2023-002: Multiple critical Vulnerabilities in Git

Thursday, January 19, 2023 10:50:00 PM CET

During a code audit, X41 discovered several vulnerabilities in the version control system git. On January 17, the git project resolved the two most critical security vulnerabilities (CVE-2022-23521 and CVE-2022-41903) that could allow the remote execution of arbitrary code. GitHub and GitLab have also issued updates for their products, including the latest version of git. A third vulnerability (CVE-2022-41953) affects the Windows version of the Git GUI software and could also lead to the execution of arbitrary code. CERT-EU highly recommend upgrading to the latest version of git. In addition, if you are running on-premise GitHub or GitLab servers, we recommend updating them.

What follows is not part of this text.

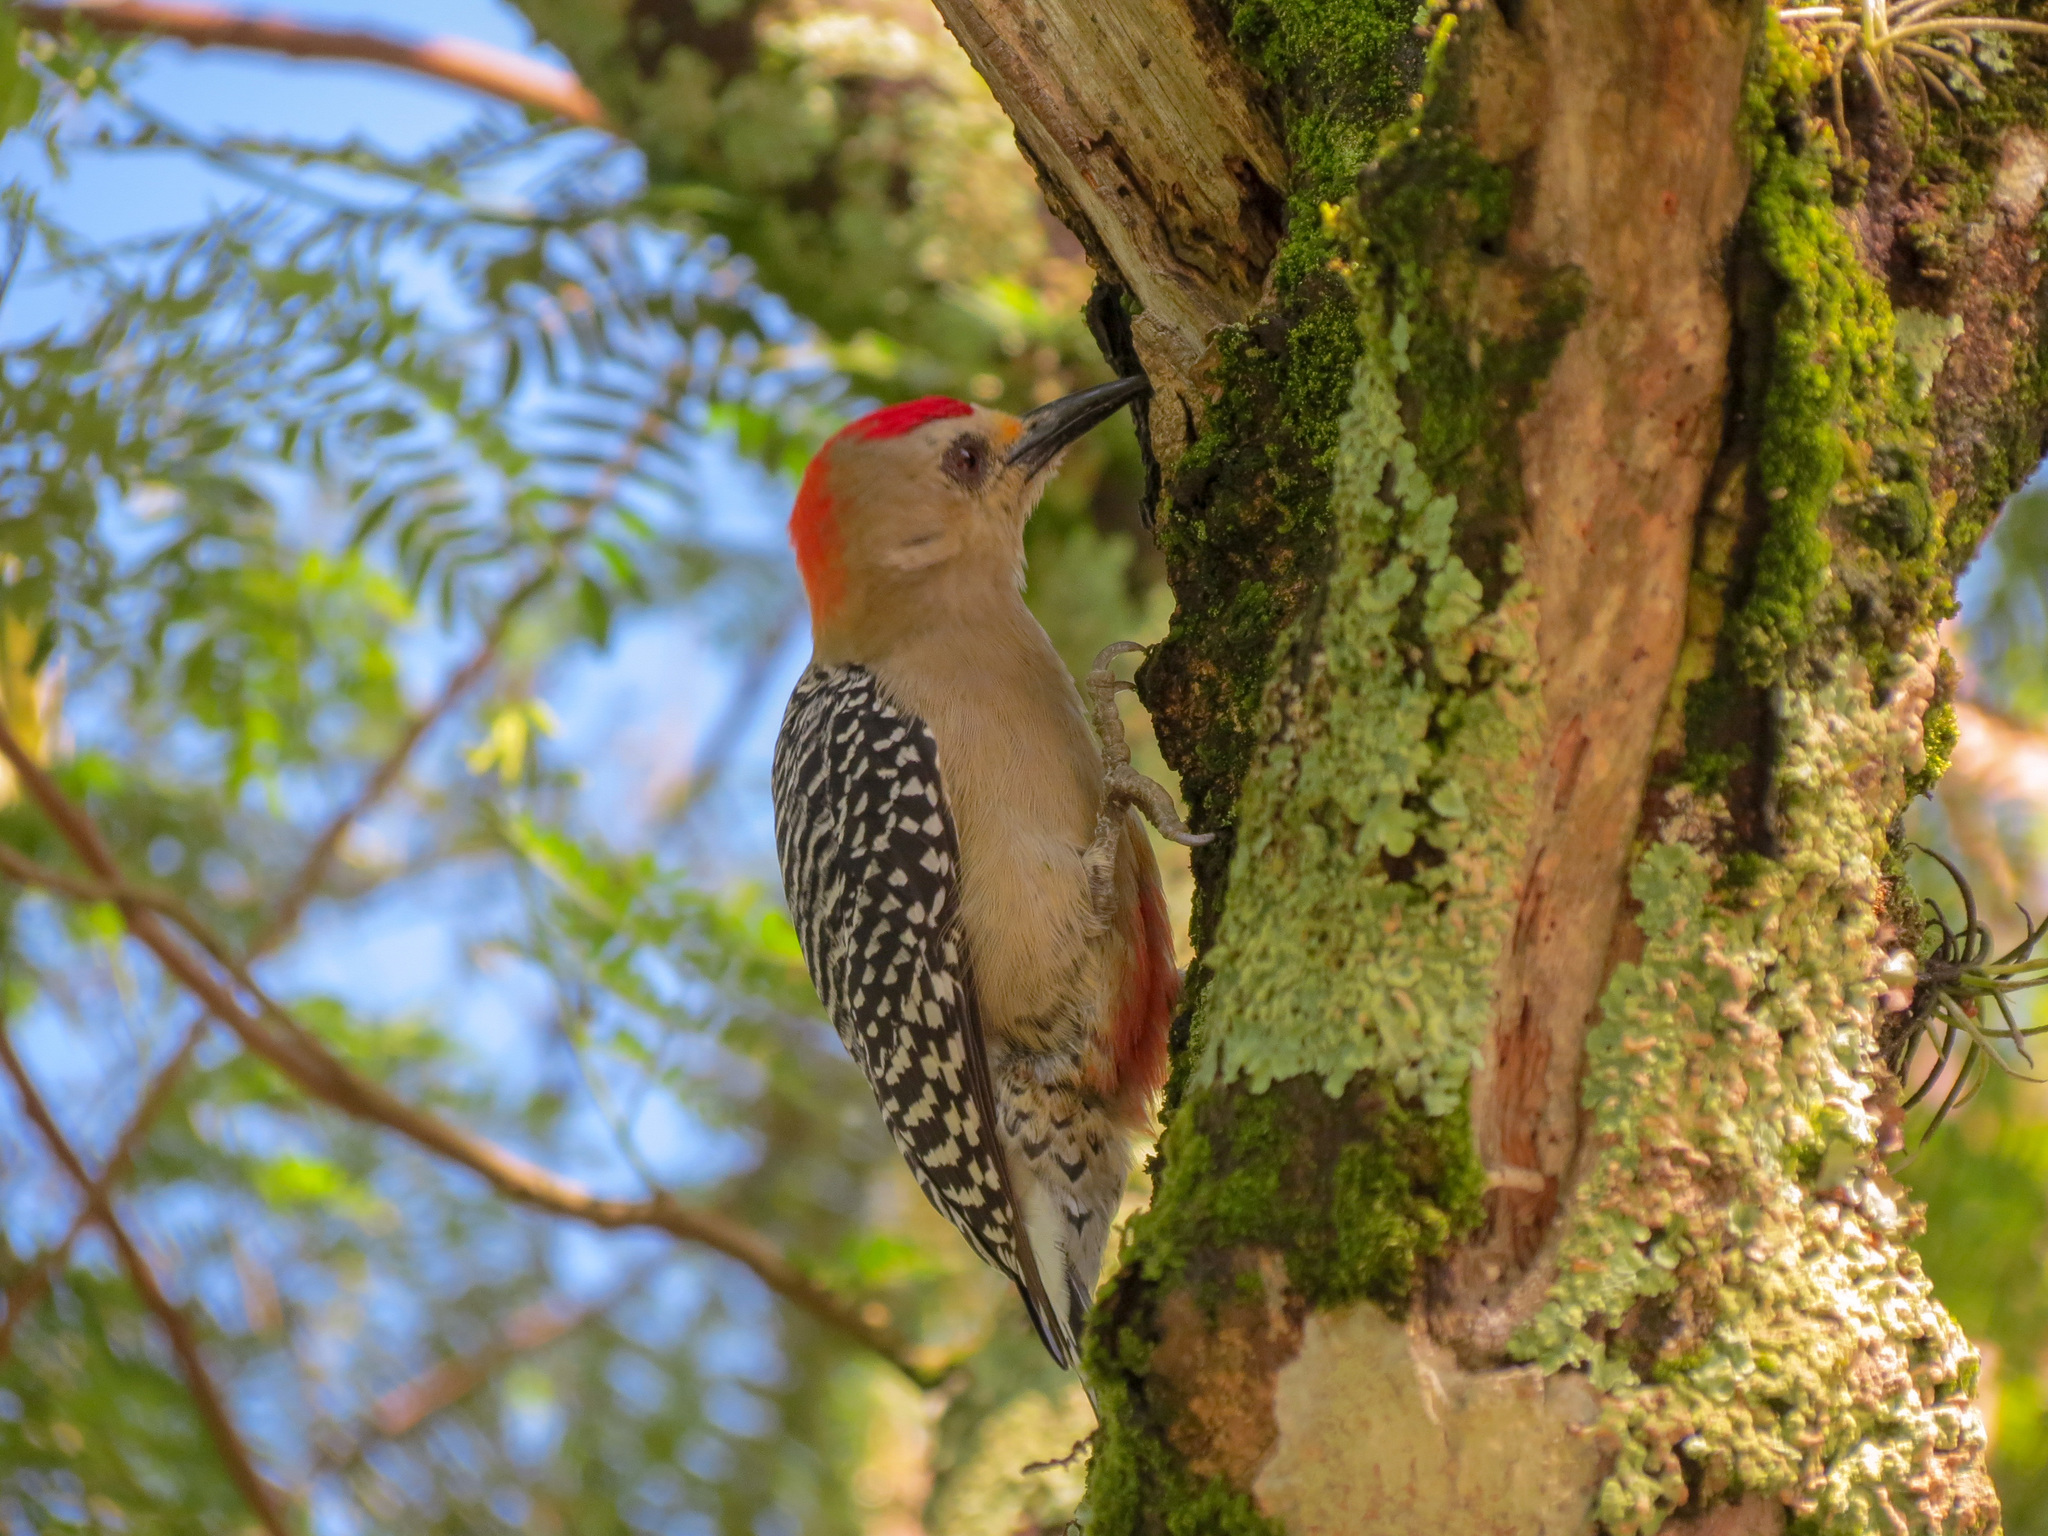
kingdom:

2023-001: Zero-day and Critical Vulnerabilities in Microsoft Windows

Wednesday, January 11, 2023 05:50:00 PM CET

On January 10, 2023, on their first Patch Tuesday of 2023, Microsoft fixed an actively exploited zero-day Windows Advanced Local Procedure Call (ALPC) Elevation of Privilege Vulnerability and a total of 98 flaws. Eleven of them were classified as critical by Microsoft as they allow remote code execution, bypass security features, or elevate privileges. It is highly recommended applying the fixes as soon as possible.